O problema ▸ Reescreva todo o material abaixo trocando "discriminator" por "critic" e mantendo o resto igual. Deixe as imagens fora da resposta.

━━━ Registros listados ━━━

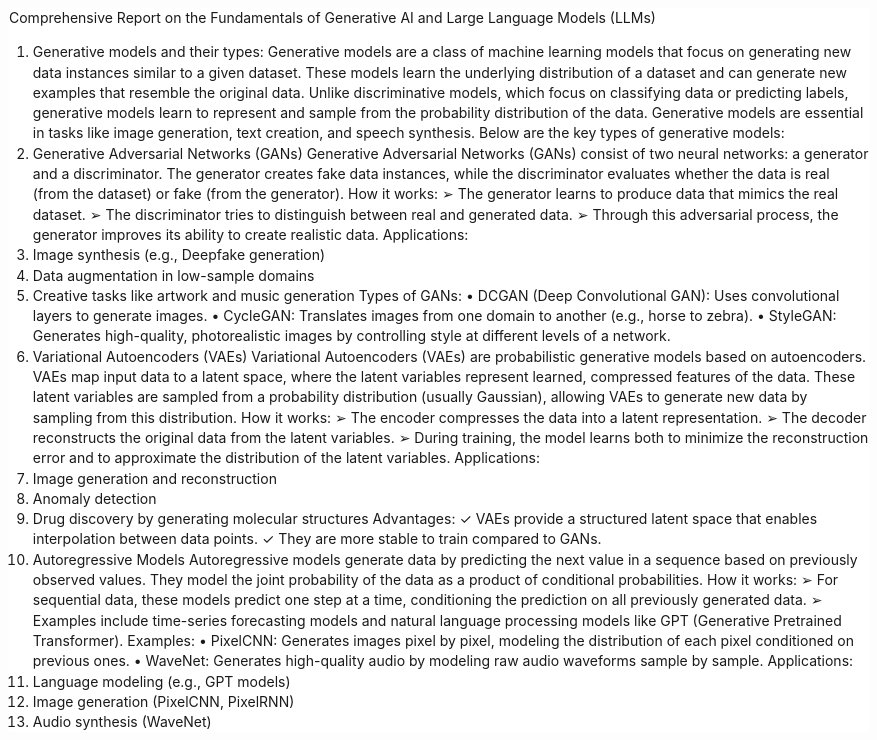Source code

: Comprehensive Report on the Fundamentals of 
Generative AI and Large Language Models (LLMs) 
1. Generative models and their types: 
Generative models are a class of machine learning models that focus on generating 
new data instances similar to a given dataset. These models learn the underlying distribution 
of a dataset and can generate new examples that resemble the original data. Unlike 
discriminative models, which focus on classifying data or predicting labels, generative 
models learn to represent and sample from the probability distribution of the data. 
Generative models are essential in tasks like image generation, text creation, and speech 
synthesis. Below are the key types of generative models: 
1. Generative Adversarial Networks (GANs) 
Generative Adversarial Networks (GANs) consist of two neural networks: a generator 
and a discriminator. The generator creates fake data instances, while the discriminator 
evaluates whether the data is real (from the dataset) or fake (from the generator). 
How it works: 
➢ The generator learns to produce data that mimics the real dataset. 
➢ The discriminator tries to distinguish between real and generated data. 
➢ Through this adversarial process, the generator improves its ability to create realistic 
data. 
Applications: 
1. Image synthesis (e.g., Deepfake generation) 
2. Data augmentation in low-sample domains 
3. Creative tasks like artwork and music generation 
Types of GANs: 
• DCGAN (Deep Convolutional GAN): Uses convolutional layers to generate images. 
• CycleGAN: Translates images from one domain to another (e.g., horse to zebra). 
• StyleGAN: Generates high-quality, photorealistic images by controlling style at 
different levels of a network. 
2. Variational Autoencoders (VAEs) 
Variational Autoencoders (VAEs) are probabilistic generative models based on 
autoencoders. VAEs map input data to a latent space, where the latent variables represent 
learned, compressed features of the data. These latent variables are sampled from a 
probability distribution (usually Gaussian), allowing VAEs to generate new data by sampling 
from this distribution. 
How it works: 
➢ The encoder compresses the data into a latent representation. 
➢ The decoder reconstructs the original data from the latent variables. 
➢ During training, the model learns both to minimize the reconstruction error and to 
approximate the distribution of the latent variables. 
Applications: 
1. Image generation and reconstruction 
2. Anomaly detection 
3. Drug discovery by generating molecular structures 
Advantages: 
✓ VAEs provide a structured latent space that enables interpolation between data points. 
✓ They are more stable to train compared to GANs. 
3. Autoregressive Models 
Autoregressive models generate data by predicting the next value in a sequence based on 
previously observed values. They model the joint probability of the data as a product of 
conditional probabilities. 
How it works: 
➢ For sequential data, these models predict one step at a time, conditioning the 
prediction on all previously generated data. 
➢ Examples include time-series forecasting models and natural language processing 
models like GPT (Generative Pretrained Transformer). 
Examples: 
• PixelCNN: Generates images pixel by pixel, modeling the distribution of each pixel 
conditioned on previous ones. 
• WaveNet: Generates high-quality audio by modeling raw audio waveforms sample by 
sample. 
Applications: 
1. Language modeling (e.g., GPT models) 
2. Image generation (PixelCNN, PixelRNN) 
3. Audio synthesis (WaveNet) 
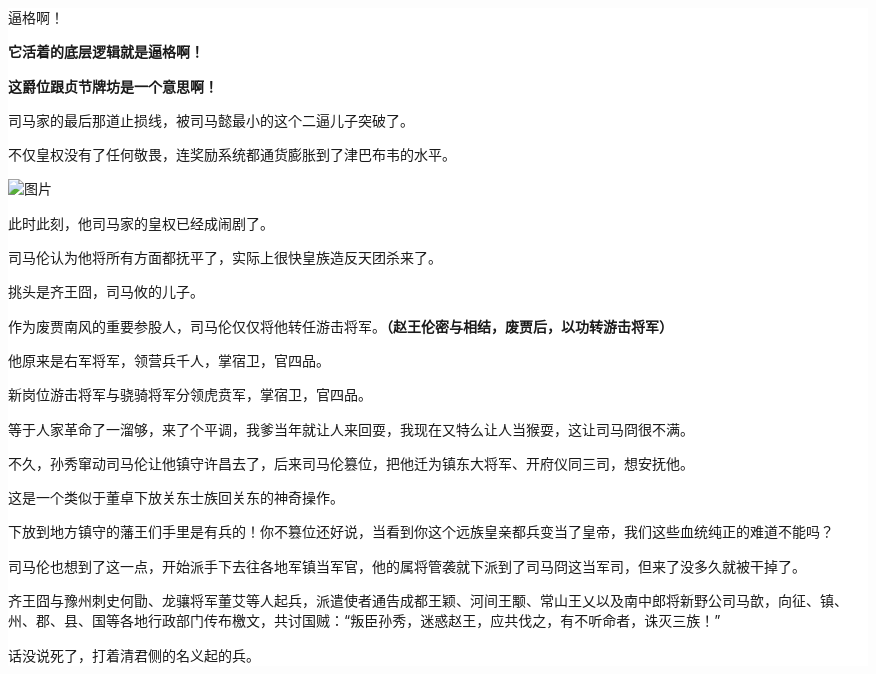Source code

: 
逼格啊！



**它活着的底层逻辑就是逼格啊！**



**这爵位跟贞节牌坊是一个意思啊！**



司马家的最后那道止损线，被司马懿最小的这个二逼儿子突破了。



不仅皇权没有了任何敬畏，连奖励系统都通货膨胀到了津巴布韦的水平。



![图片](../img/第六十二战：八王之乱时无英雄显竖子.assets/640-20210731085117303)



此时此刻，他司马家的皇权已经成闹剧了。



司马伦认为他将所有方面都抚平了，实际上很快皇族造反天团杀来了。



挑头是齐王囧，司马攸的儿子。



作为废贾南风的重要参股人，司马伦仅仅将他转任游击将军。**（赵王伦密与相结，废贾后，以功转游击将军）**



他原来是右军将军，领营兵千人，掌宿卫，官四品。



新岗位游击将军与骁骑将军分领虎贲军，掌宿卫，官四品。



等于人家革命了一溜够，来了个平调，我爹当年就让人来回耍，我现在又特么让人当猴耍，这让司马冏很不满。



不久，孙秀窜动司马伦让他镇守许昌去了，后来司马伦篡位，把他迁为镇东大将军、开府仪同三司，想安抚他。



这是一个类似于董卓下放关东士族回关东的神奇操作。



下放到地方镇守的藩王们手里是有兵的！你不篡位还好说，当看到你这个远族皇亲都兵变当了皇帝，我们这些血统纯正的难道不能吗？



司马伦也想到了这一点，开始派手下去往各地军镇当军官，他的属将管袭就下派到了司马冏这当军司，但来了没多久就被干掉了。



齐王囧与豫州刺史何勖、龙骧将军董艾等人起兵，派遣使者通告成都王颖、河间王颙、常山王乂以及南中郎将新野公司马歆，向征、镇、州、郡、县、国等各地行政部门传布檄文，共讨国贼：“叛臣孙秀，迷惑赵王，应共伐之，有不听命者，诛灭三族！”



话没说死了，打着清君侧的名义起的兵。

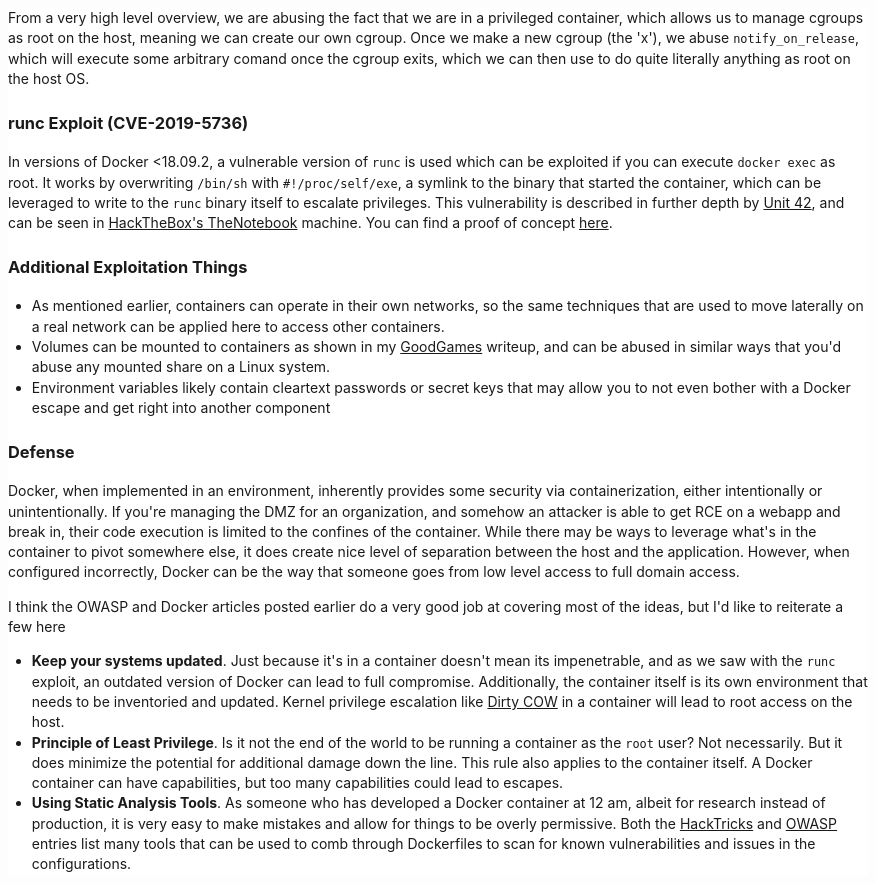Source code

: From a very high level overview, we are abusing the fact that we are in a privileged container, which allows us to manage cgroups as root on the host, meaning we can create our own cgroup. Once we make a new cgroup (the 'x'), we abuse `notify_on_release`, which will execute some arbitrary comand once the cgroup exits, which we can then use to do quite literally anything as root on the host OS.

### runc Exploit (CVE-2019-5736)
In versions of Docker <18.09.2, a vulnerable version of `runc` is used which can be exploited if you can execute `docker exec` as root. It works by overwriting `/bin/sh` with `#!/proc/self/exe`, a symlink to the binary that started the container, which can be leveraged to write to the `runc` binary itself to escalate privileges. This vulnerability is described in further depth by [Unit 42](https://unit42.paloaltonetworks.com/breaking-docker-via-runc-explaining-cve-2019-5736/), and can be seen in [HackTheBox's TheNotebook](https://youtube.com/watch?v=S4FrlMTY0GY&t=1900) machine. You can find a proof of concept [here](https://github.com/Frichetten/CVE-2019-5736-PoC/blob/master/main.go).

### Additional Exploitation Things
- As mentioned earlier, containers can operate in their own networks, so the same techniques that are used to move laterally on a real network can be applied here to access other containers.
- Volumes can be mounted to containers as shown in my [GoodGames](https://notateamserver.xyz/uni-ctf-goodgames/#shell-as-augustus) writeup, and can be abused in similar ways that you'd abuse any mounted share on a Linux system.
- Environment variables likely contain cleartext passwords or secret keys that may allow you to not even bother with a Docker escape and get right into another component

### Defense
Docker, when implemented in an environment, inherently provides some security via containerization, either intentionally or unintentionally. If you're managing the DMZ for an organization, and somehow an attacker is able to get RCE on a webapp and break in, their code execution is limited to the confines of the container. While there may be ways to leverage what's in the container to pivot somewhere else, it does create nice level of separation between the host and the application. However, when configured incorrectly, Docker can be the way that someone goes from low level access to full domain access.

I think the OWASP and Docker articles posted earlier do a very good job at covering most of the ideas, but I'd like to reiterate a few here
- **Keep your systems updated**. Just because it's in a container doesn't mean its impenetrable, and as we saw with the `runc` exploit, an outdated version of Docker can lead to full compromise. Additionally, the container itself is its own environment that needs to be inventoried and updated. Kernel privilege escalation like [Dirty COW](https://github.com/scumjr/dirtycow-vdso) in a container will lead to root access on the host.
- **Principle of Least Privilege**. Is it not the end of the world to be running a container as the `root` user? Not necessarily. But it does minimize the potential for additional damage down the line. This rule also applies to the container itself. A Docker container can have capabilities, but too many capabilities could lead to escapes.
- **Using Static Analysis Tools**. As someone who has developed a Docker container at 12 am, albeit for research instead of production, it is very easy to make mistakes and allow for things to be overly permissive. Both the [HackTricks](https://book.hacktricks.xyz/network-services-pentesting/2375-pentesting-docker#securing-your-docker) and [OWASP](https://cheatsheetseries.owasp.org/cheatsheets/Docker_Security_Cheat_Sheet.html#rule-9-use-static-analysis-tools) entries list many tools that can be used to comb through Dockerfiles to scan for known vulnerabilities and issues in the configurations.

━━━

Espaço de resposta ▸
Source code

: Comprehensive Report on the Fundamentals of 
Generative AI and Large Language Models (LLMs) 
1. Generative models and their types: 
Generative models are a class of machine learning models that focus on generating 
new data instances similar to a given dataset. These models learn the underlying distribution 
of a dataset and can generate new examples that resemble the original data. Unlike 
discriminative models, which focus on classifying data or predicting labels, generative 
models learn to represent and sample from the probability distribution of the data. 
Generative models are essential in tasks like image generation, text creation, and speech 
synthesis. Below are the key types of generative models: 
1. Generative Adversarial Networks (GANs) 
Generative Adversarial Networks (GANs) consist of two neural networks: a generator 
and a critic. The generator creates fake data instances, while the critic 
evaluates whether the data is real (from the dataset) or fake (from the generator). 
How it works: 
➢ The generator learns to produce data that mimics the real dataset. 
➢ The critic tries to distinguish between real and generated data. 
➢ Through this adversarial process, the generator improves its ability to create realistic 
data. 
Applications: 
1. Image synthesis (e.g., Deepfake generation) 
2. Data augmentation in low-sample domains 
3. Creative tasks like artwork and music generation 
Types of GANs: 
• DCGAN (Deep Convolutional GAN): Uses convolutional layers to generate images. 
• CycleGAN: Translates images from one domain to another (e.g., horse to zebra). 
• StyleGAN: Generates high-quality, photorealistic images by controlling style at 
different levels of a network. 
2. Variational Autoencoders (VAEs) 
Variational Autoencoders (VAEs) are probabilistic generative models based on 
autoencoders. VAEs map input data to a latent space, where the latent variables represent 
learned, compressed features of the data. These latent variables are sampled from a 
probability distribution (usually Gaussian), allowing VAEs to generate new data by sampling 
from this distribution. 
How it works: 
➢ The encoder compresses the data into a latent representation. 
➢ The decoder reconstructs the original data from the latent variables. 
➢ During training, the model learns both to minimize the reconstruction error and to 
approximate the distribution of the latent variables. 
Applications: 
1. Image generation and reconstruction 
2. Anomaly detection 
3. Drug discovery by generating molecular structures 
Advantages: 
✓ VAEs provide a structured latent space that enables interpolation between data points. 
✓ They are more stable to train compared to GANs. 
3. Autoregressive Models 
Autoregressive models generate data by predicting the next value in a sequence based on 
previously observed values. They model the joint probability of the data as a product of 
conditional probabilities. 
How it works: 
➢ For sequential data, these models predict one step at a time, conditioning the 
prediction on all previously generated data. 
➢ Examples include time-series forecasting models and natural language processing 
models like GPT (Generative Pretrained Transformer). 
Examples: 
• PixelCNN: Generates images pixel by pixel, modeling the distribution of each pixel 
conditioned on previous ones. 
• WaveNet: Generates high-quality audio by modeling raw audio waveforms sample by 
sample. 
Applications: 
1. Language modeling (e.g., GPT models) 
2. Image generation (PixelCNN, PixelRNN) 
3. Audio synthesis (WaveNet) 
Source code

: 
逼格啊！



**它活着的底层逻辑就是逼格啊！**



**这爵位跟贞节牌坊是一个意思啊！**



司马家的最后那道止损线，被司马懿最小的这个二逼儿子突破了。



不仅皇权没有了任何敬畏，连奖励系统都通货膨胀到了津巴布韦的水平。



![图片](../img/第六十二战：八王之乱时无英雄显竖子.assets/640-20210731085117303)



此时此刻，他司马家的皇权已经成闹剧了。



司马伦认为他将所有方面都抚平了，实际上很快皇族造反天团杀来了。



挑头是齐王囧，司马攸的儿子。



作为废贾南风的重要参股人，司马伦仅仅将他转任游击将军。**（赵王伦密与相结，废贾后，以功转游击将军）**



他原来是右军将军，领营兵千人，掌宿卫，官四品。



新岗位游击将军与骁骑将军分领虎贲军，掌宿卫，官四品。



等于人家革命了一溜够，来了个平调，我爹当年就让人来回耍，我现在又特么让人当猴耍，这让司马冏很不满。



不久，孙秀窜动司马伦让他镇守许昌去了，后来司马伦篡位，把他迁为镇东大将军、开府仪同三司，想安抚他。



这是一个类似于董卓下放关东士族回关东的神奇操作。



下放到地方镇守的藩王们手里是有兵的！你不篡位还好说，当看到你这个远族皇亲都兵变当了皇帝，我们这些血统纯正的难道不能吗？



司马伦也想到了这一点，开始派手下去往各地军镇当军官，他的属将管袭就下派到了司马冏这当军司，但来了没多久就被干掉了。



齐王囧与豫州刺史何勖、龙骧将军董艾等人起兵，派遣使者通告成都王颖、河间王颙、常山王乂以及南中郎将新野公司马歆，向征、镇、州、郡、县、国等各地行政部门传布檄文，共讨国贼：“叛臣孙秀，迷惑赵王，应共伐之，有不听命者，诛灭三族！”



话没说死了，打着清君侧的名义起的兵。

Source code

: From a very high level overview, we are abusing the fact that we are in a privileged container, which allows us to manage cgroups as root on the host, meaning we can create our own cgroup. Once we make a new cgroup (the 'x'), we abuse `notify_on_release`, which will execute some arbitrary comand once the cgroup exits, which we can then use to do quite literally anything as root on the host OS.

### runc Exploit (CVE-2019-5736)
In versions of Docker <18.09.2, a vulnerable version of `runc` is used which can be exploited if you can execute `docker exec` as root. It works by overwriting `/bin/sh` with `#!/proc/self/exe`, a symlink to the binary that started the container, which can be leveraged to write to the `runc` binary itself to escalate privileges. This vulnerability is described in further depth by [Unit 42](https://unit42.paloaltonetworks.com/breaking-docker-via-runc-explaining-cve-2019-5736/), and can be seen in [HackTheBox's TheNotebook](https://youtube.com/watch?v=S4FrlMTY0GY&t=1900) machine. You can find a proof of concept [here](https://github.com/Frichetten/CVE-2019-5736-PoC/blob/master/main.go).

### Additional Exploitation Things
- As mentioned earlier, containers can operate in their own networks, so the same techniques that are used to move laterally on a real network can be applied here to access other containers.
- Volumes can be mounted to containers as shown in my [GoodGames](https://notateamserver.xyz/uni-ctf-goodgames/#shell-as-augustus) writeup, and can be abused in similar ways that you'd abuse any mounted share on a Linux system.
- Environment variables likely contain cleartext passwords or secret keys that may allow you to not even bother with a Docker escape and get right into another component

### Defense
Docker, when implemented in an environment, inherently provides some security via containerization, either intentionally or unintentionally. If you're managing the DMZ for an organization, and somehow an attacker is able to get RCE on a webapp and break in, their code execution is limited to the confines of the container. While there may be ways to leverage what's in the container to pivot somewhere else, it does create nice level of separation between the host and the application. However, when configured incorrectly, Docker can be the way that someone goes from low level access to full domain access.

I think the OWASP and Docker articles posted earlier do a very good job at covering most of the ideas, but I'd like to reiterate a few here
- **Keep your systems updated**. Just because it's in a container doesn't mean its impenetrable, and as we saw with the `runc` exploit, an outdated version of Docker can lead to full compromise. Additionally, the container itself is its own environment that needs to be inventoried and updated. Kernel privilege escalation like [Dirty COW](https://github.com/scumjr/dirtycow-vdso) in a container will lead to root access on the host.
- **Principle of Least Privilege**. Is it not the end of the world to be running a container as the `root` user? Not necessarily. But it does minimize the potential for additional damage down the line. This rule also applies to the container itself. A Docker container can have capabilities, but too many capabilities could lead to escapes.
- **Using Static Analysis Tools**. As someone who has developed a Docker container at 12 am, albeit for research instead of production, it is very easy to make mistakes and allow for things to be overly permissive. Both the [HackTricks](https://book.hacktricks.xyz/network-services-pentesting/2375-pentesting-docker#securing-your-docker) and [OWASP](https://cheatsheetseries.owasp.org/cheatsheets/Docker_Security_Cheat_Sheet.html#rule-9-use-static-analysis-tools) entries list many tools that can be used to comb through Dockerfiles to scan for known vulnerabilities and issues in the configurations.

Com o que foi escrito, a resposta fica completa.